Le projet de ferme-usine de Coussay-les-Bois

Le choix du thème de cette réunion a été suscité par le projet de construction d’une ferme-usine comportant l’engraissement de 1 500 taurillons par an, des panneaux photovoltaïques, de la méthanisation et du compostage.

Malgré l’opposition des élus et d’habitants du territoire au motif principal du risque de pollution de la nappe alimentant le captage d’eau potable, des permis de construire ont été délivrés. Un recours a été introduit devant le Tribunal administratif.

Le projet séduit ses partisans et les services de l’Etat pour des raisons tenant à la fois au développement économique et à la production d’électricité.

Les opposants observent que les travaux n’ont pas commencé. Ils prévoient, lors de leur démarrage éventuel, un recours en référé et un blocage physique.

Une précédente mobilisation avait permis de s’opposer à l’implantation d’une carrière d’extraction de sable. L’approvisionnement du territoire en sable demeure aisé du fait de la présence de carrières à proximité.

Pour en savoir plus : www.collectifcoussay.fr

Le goût d’être citoyen

Comment (re)donner le goût d’être citoyen, de s’intéresser aux décisions qui sont prises ? Les mobilisations sur le territoire montrent que cela existe. Elles montrent également qu’il faut une organisation pour mobiliser les énergies.
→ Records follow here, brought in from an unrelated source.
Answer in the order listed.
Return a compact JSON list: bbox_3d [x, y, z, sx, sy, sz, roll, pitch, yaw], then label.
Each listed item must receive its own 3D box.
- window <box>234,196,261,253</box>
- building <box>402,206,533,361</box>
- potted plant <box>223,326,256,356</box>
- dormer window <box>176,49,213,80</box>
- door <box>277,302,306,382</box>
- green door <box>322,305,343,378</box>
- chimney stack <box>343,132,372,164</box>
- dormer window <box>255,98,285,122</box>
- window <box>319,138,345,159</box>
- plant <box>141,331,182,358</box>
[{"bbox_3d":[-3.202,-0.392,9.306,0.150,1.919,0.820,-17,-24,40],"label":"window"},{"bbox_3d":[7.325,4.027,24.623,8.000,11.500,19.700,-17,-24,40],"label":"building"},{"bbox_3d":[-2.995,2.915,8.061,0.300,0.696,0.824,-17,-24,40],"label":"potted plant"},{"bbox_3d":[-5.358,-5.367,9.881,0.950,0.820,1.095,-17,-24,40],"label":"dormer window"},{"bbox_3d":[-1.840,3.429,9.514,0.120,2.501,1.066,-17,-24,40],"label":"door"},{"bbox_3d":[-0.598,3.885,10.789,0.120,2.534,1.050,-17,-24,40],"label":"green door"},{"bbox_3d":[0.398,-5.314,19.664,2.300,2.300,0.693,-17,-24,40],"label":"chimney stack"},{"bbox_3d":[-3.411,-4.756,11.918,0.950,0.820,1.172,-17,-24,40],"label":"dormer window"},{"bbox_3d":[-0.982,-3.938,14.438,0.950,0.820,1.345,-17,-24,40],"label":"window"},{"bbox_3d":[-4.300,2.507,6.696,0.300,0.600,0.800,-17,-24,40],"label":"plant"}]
Il faut tout d’abord dire que chacun est libre de s’impliquer ou non.

La mobilisation est plus aisée lorsque les problématiques abordées sont concrètes, pas trop généralistes, à durée déterminée. Elle est favorisée par le succès mais on voit que des personnes demeurent engagées même si les actions qu’elles mènent ne sont pas pleinement couronnées de succès. Le plaisir de contribuer et de faire ensemble sont plus répandus qu’on le croit souvent. On est citoyen par l’association.

Il est plus aisé de nous représenter que notre point de vue peut être entendu au niveau local qu’au niveau national.

La vie associative est en expansion mais ce sont les engagements ponctuels qui se développent alors que nombre d’associations ont du mal à trouver leurs responsables.

Même si elle n’est pas suffisante pour susciter l’engagement, la compréhension des problématiques est nécessaire. La proposition de connaissances validées sur les questions qui concernent les citoyens est utile. C’est le rôle de l’éducation populaire. On peut avoir le sentiment d’avoir pris du retard. L’exemple de la laïcité montre qu’à trop considérer des avancées sociétales comme acquises, on ne voit pas qu’elles peuvent être menacées et on en perd jusqu’à la véritable connaissance.

Les décideurs ont une responsabilité importante par l’espace qu’ils donnent à  l’engagement citoyen, la confiance qu’ils font aux jeunes, la place qu’ils leurs donnent pour participer à la vie de la collectivité.

Le regroupement de 80 000 habitants de 48 communes pose un nouveau défi, transposer à une échelle plus grande, et donc avec des méthodes nécessairement différentes, le succès de Conseil de Développement qui a été enregistré localement.